Le Luxembourg désavoué à nouveau
Mais l’affaire n’est pas close. L’administration luxembourgeoise adopte une lecture très restrictive de cet arrêt, exigeant que le travailleur frontalier démontre qu’il prend en charge l’intégralité des besoins de l’enfant. Sur cette base, les refus d’allocations se poursuivent. Saisie du litige, la Cour de cassation luxembourgeoise décide alors, le 25 avril 2024, d’interroger à nouveau la CJUE sur la portée exacte de cette notion d’entretien de l’enfant.
En retenant comme critère déterminant la simple «existence d’un domicile commun» et en désavouant explicitement l’interprétation luxembourgeoise de son précédent arrêt, la décision du 18 décembre invalide à nouveau l’approche du Grand-Duché.
La loi de 2016 fragilisée
L’arrêt va même plus loin, en fragilisant la loi de 2016 elle-même, estime Georges Gondon. «La définition luxembourgeoise de la famille n’est pas conforme au droit européen. Il faudra probablement modifier la loi», avance-t-il. Mais, souligne-t-il, quel que soit le choix du législateur, «les allocations familiales devront désormais être versées à tous les enfants des travailleurs frontaliers, sans distinction entre enfants biologiques et non biologiques».
La balle est désormais dans le camp de la Cour de cassation, qui devra notifier à l’administration luxembourgeoise l’obligation de se conformer à l’arrêt de la CJUE. «Nous espérons que l’ensemble du processus juridique sera bouclée d’ici le mois de juin», indique Georges Gondon.
Le président de Frontaliers Luxembourg appelle toutefois les familles concernées à ne pas attendre.
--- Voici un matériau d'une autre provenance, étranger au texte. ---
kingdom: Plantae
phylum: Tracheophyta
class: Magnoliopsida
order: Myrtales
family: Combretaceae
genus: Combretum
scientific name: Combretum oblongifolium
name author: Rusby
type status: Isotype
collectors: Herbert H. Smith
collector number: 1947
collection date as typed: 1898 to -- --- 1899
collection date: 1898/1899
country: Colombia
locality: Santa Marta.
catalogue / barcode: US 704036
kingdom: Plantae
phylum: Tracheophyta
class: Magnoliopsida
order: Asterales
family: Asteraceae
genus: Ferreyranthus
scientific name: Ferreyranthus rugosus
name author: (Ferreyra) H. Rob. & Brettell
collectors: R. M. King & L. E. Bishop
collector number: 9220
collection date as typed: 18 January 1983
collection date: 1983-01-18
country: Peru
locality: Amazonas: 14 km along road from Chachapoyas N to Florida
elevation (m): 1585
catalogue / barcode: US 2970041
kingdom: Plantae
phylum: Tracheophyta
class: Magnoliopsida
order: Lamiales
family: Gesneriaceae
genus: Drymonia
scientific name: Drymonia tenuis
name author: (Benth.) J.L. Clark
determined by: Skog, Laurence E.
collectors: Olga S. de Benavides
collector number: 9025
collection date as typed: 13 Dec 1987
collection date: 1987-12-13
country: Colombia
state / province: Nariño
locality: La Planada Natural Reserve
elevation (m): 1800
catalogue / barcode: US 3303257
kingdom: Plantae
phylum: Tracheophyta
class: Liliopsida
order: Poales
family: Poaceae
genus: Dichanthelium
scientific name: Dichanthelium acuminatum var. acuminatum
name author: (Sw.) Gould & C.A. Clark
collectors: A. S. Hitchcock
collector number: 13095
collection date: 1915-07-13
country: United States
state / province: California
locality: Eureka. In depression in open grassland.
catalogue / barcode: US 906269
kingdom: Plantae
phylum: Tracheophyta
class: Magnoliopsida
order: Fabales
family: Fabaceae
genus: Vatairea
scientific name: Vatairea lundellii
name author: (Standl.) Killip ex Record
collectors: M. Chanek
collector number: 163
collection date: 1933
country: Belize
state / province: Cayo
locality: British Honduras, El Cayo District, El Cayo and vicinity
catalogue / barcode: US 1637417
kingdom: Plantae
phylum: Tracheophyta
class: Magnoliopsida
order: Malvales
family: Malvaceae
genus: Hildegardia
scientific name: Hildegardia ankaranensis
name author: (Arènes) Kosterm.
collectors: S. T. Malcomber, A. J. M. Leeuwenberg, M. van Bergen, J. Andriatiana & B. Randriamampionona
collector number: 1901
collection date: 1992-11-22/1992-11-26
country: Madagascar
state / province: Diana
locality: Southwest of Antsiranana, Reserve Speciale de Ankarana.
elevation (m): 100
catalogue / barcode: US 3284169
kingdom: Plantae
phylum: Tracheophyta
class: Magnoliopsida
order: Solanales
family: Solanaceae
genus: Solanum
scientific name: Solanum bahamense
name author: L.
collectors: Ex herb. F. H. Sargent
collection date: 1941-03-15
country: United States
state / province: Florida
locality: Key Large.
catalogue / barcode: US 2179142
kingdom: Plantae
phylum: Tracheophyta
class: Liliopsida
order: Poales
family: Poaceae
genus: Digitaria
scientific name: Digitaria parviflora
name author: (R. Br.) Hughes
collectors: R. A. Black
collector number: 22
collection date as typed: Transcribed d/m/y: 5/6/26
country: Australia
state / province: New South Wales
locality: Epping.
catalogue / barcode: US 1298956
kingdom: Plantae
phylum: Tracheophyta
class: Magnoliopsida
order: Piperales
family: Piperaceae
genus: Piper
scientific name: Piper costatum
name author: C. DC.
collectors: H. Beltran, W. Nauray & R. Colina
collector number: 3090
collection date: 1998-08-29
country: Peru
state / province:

L’arrêt ne produisant pas d’effet rétroactif, il recommande d’introduire une demande d’allocations familiales dès maintenant. «Même si l’administration refuse dans un premier temps, c’est la date de dépôt de la demande qui fera foi. Les droits commenceront à courir à partir de ce moment-là. Plus on tarde, plus le versement effectif des allocations sera repoussé», insiste-t-il.